▶ Extracted information
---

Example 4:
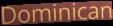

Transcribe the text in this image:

Dominican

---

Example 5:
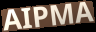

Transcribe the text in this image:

AIPMA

▶ Work required
Please write out all of the material above word for word, keeping every line but leaving out the pictures.

▶ Answer to the exercise
---

Example 4:

Transcribe the text in this image:

Dominican

---

Example 5:

Transcribe the text in this image:

AIPMA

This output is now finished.